Изменить размер шрифта - +
Прямо беда.

Он сказал и сам поразился тому, что разоткровенничался с экспертом. Кто он ему – друг, брат? Да никто. Просто коллега по работе.

– Думаете, это только у вас? – вдруг услышал он. – Вы-то потом с бумагами будете работать, с живыми людьми беседовать, допрашивать их. А я вернусь к себе, к своим молчаливым клиентам – жертвам. И только их истерзанные тела будут рассказывать мне о том, что с ними вытворяли. А у меня две дочери, школу оканчивают. Когда у меня на столе появляется молоденькая девушка, их ровесница, мне тоже становится не по себе. И страшно, представьте себе, страшно! Вот говорят, что мы, эксперты, привыкаем ко всему этому. Разумеется, в какой-то степени это так, привыкаем настолько, что перестаем замечать запах и можем пить кофе, находясь рядом с выпотрошенным трупом, но чисто по-человечески невозможно привыкнуть к тому, что где-то рядом с тобой живут настоящие звери. Хотя нет, все же не звери, а именно люди и, как правило, с нарушенной психикой, словно не ведающие, что они творят. Неужели они надеются, что, совершив тяжкое убийство, тем самым избавятся от своих проблем?

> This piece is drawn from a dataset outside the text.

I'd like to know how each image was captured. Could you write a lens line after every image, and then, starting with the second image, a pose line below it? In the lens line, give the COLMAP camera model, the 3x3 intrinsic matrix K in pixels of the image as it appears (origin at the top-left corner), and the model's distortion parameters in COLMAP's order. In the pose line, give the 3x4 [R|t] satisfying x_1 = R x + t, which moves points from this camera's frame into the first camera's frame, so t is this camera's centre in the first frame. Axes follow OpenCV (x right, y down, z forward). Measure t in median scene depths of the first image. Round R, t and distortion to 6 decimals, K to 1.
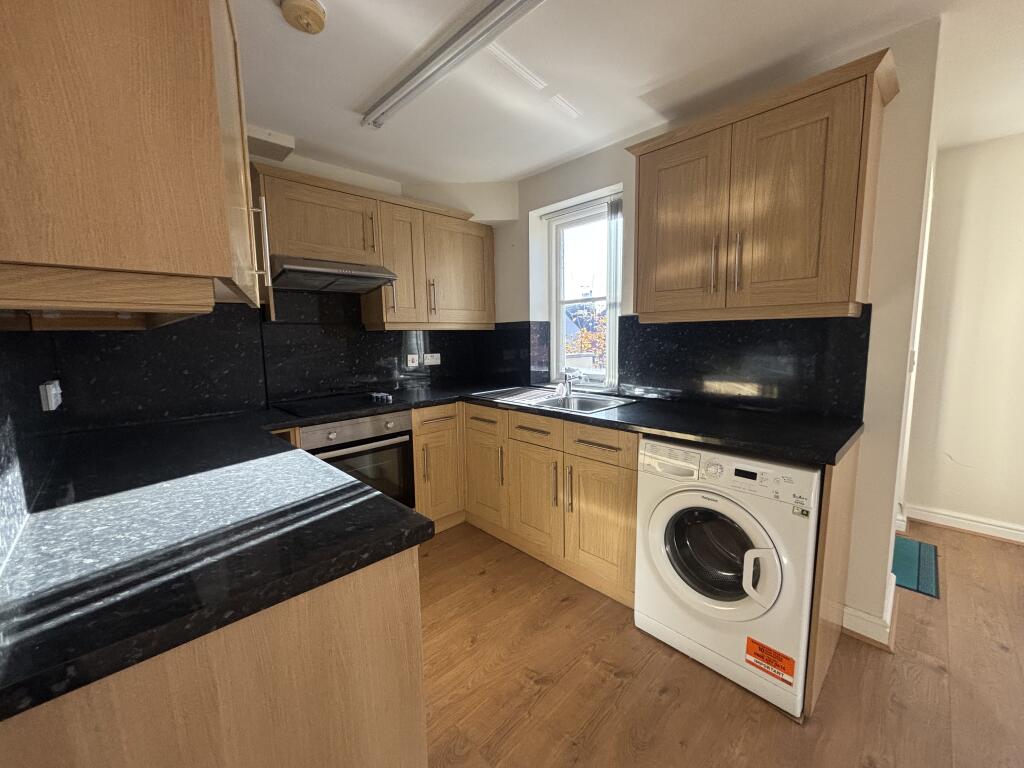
lens RADIAL K [[411.4, 0, 513.7], [0, 411.4, 378.9], [0, 0, 1]] dist [-0.001352, 0.000572]
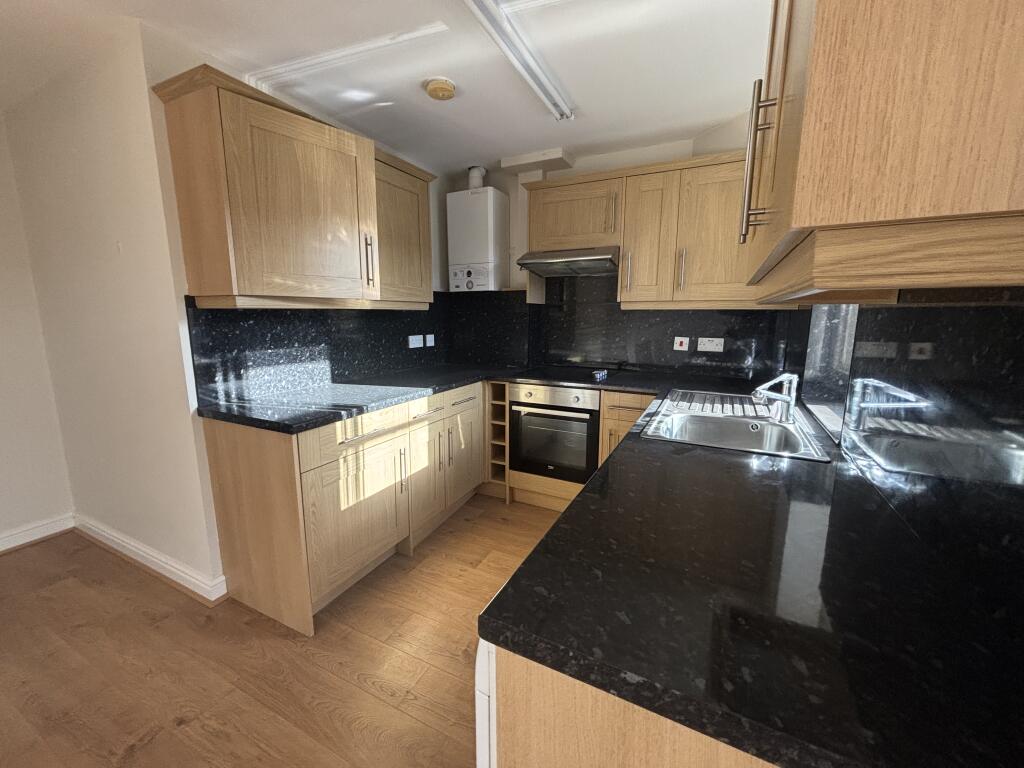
lens RADIAL K [[411.4, 0, 517.2], [0, 411.4, 377.8], [0, 0, 1]] dist [-0.001352, 0.000572]
pose [[0.342740, 0.171118, -0.923714, 0.566730], [-0.108166, 0.983919, 0.142136, -0.072582], [0.933182, 0.051198, 0.355738, 0.426141]]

То, что их после этого будут посещать кошмары, что они потеряют сон и покой, им в голову почему-то не приходит.

– А знаете почему? – подал голос Локотков.

– Почему? – Марк посмотрел на помощника с интересом. Ему нравился смышленый и скромный Лева, и хотя Марк частенько срывал на нем свою злость или раздражение, они все равно считались друзьями.

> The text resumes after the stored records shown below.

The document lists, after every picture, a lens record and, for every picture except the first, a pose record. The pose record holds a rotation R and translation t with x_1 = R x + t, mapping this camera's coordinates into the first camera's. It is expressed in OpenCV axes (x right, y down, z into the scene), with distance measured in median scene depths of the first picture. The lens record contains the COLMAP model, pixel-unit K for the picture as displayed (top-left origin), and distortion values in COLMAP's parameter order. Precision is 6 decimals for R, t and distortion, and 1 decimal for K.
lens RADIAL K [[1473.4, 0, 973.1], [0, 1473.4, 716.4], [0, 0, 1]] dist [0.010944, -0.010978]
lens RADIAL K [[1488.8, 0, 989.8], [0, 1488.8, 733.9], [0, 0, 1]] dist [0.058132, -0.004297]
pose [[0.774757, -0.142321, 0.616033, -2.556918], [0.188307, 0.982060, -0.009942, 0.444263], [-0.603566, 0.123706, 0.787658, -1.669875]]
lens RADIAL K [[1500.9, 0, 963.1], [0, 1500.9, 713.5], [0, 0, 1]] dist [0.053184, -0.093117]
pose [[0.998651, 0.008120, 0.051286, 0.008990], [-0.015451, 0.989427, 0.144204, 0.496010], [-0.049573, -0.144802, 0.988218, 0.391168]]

– Да потому, что многие убийства совершаются из страха перед тюрьмой, вот почему, – твердо сказал он. – Тюрьма по сравнению с ночными кошмарами – еще худший кошмар. Но это не мое мнение. Это мне один тип сказал. Ему дали восемнадцать лет. Теперь он мучается этими кошмарами на нарах.

Марк позвонил домой.

– Рита? Как ты? Нормально? У меня тоже все хорошо. Если не считать, конечно, моей работы. Я тебе потом расскажу, – последнюю фразу он произнес тихо. Он и сам не заметил, что рассказывать жене о своих делах вошло у него в привычку. Рита была благодарным слушателем, помогала Марку во всех его делах с присущей женщине логикой и нередко удивляла его своими оригинальными идеями. – Целую тебя.

С чувством любви, переполнявшей его, он положил телефон в карман и склонился над трупом.

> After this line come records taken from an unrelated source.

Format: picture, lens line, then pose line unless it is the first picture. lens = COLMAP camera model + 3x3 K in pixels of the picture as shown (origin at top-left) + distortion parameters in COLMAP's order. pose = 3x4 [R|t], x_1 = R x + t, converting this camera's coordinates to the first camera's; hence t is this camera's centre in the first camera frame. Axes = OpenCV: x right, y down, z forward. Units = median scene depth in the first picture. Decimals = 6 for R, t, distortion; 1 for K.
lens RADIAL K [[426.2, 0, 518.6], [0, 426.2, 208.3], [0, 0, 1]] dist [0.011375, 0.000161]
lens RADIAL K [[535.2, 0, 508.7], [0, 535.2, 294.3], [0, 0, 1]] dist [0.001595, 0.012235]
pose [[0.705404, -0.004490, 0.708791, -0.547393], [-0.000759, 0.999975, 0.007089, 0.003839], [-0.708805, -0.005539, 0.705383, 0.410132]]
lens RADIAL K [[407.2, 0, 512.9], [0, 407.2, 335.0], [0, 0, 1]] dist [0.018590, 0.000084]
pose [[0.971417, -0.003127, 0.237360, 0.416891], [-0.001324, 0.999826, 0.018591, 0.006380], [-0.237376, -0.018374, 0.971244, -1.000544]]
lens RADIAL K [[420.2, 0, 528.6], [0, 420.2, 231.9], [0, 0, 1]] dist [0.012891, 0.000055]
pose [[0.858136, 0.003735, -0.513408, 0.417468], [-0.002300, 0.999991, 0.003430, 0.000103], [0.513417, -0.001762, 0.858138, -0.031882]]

– Прусаков. Менеджер… И кому же ты так насолил, брат?

 

 

 

Но как этот Караваев умел говорить ей о своих чувствах! Мысленно она подготовила уже досье на своего жениха (в случае если ей позвонит какая-нибудь из подруг, она выдаст на-гора всю имеющуюся у нее информацию об этом скороспелом женихе). «Кареглазый белокурый мужчина, красивый, высокий, умный, с хорошо подвешенным языком, такие нравятся женщинам». Она удивлялась на каждом шагу… К примеру, как могло случиться, что ни одна из ее подруг еще не была проинформирована о ее намерении выйти замуж? Ну как могло произойти, что и сама Мира не дозвонилась ни до одной из них, и девчонки, как нарочно, не звонили… Словно все они, сговорившись, отправились в теплые края.

Больше всего Мире в ее собственном досье на жениха нравилось словосочетание «кареглазый белокурый мужчина». Он не был альбиносом, его волосы были удивительно красивого, теплого оттенка. А глаза! Когда он впервые посмотрел на нее, она смутилась. Забыла напрочь, куда едет и зачем. Просто крышу снесло, как говорится. А он сразу сказал ей, что она ему нравится, он просто не может оторвать от нее глаз. Между тем она далеко не модель. И если ему, Караваеву, на момент знакомства было только сорок пять лет, то ей – все тридцать восемь. К тому же за зиму она располнела, даже грудь увеличилась. И не сказать, чтобы она была полная, но и не худышка. Кареглазая шатенка – вот так, пожалуй, она записала бы уже в собственном досье.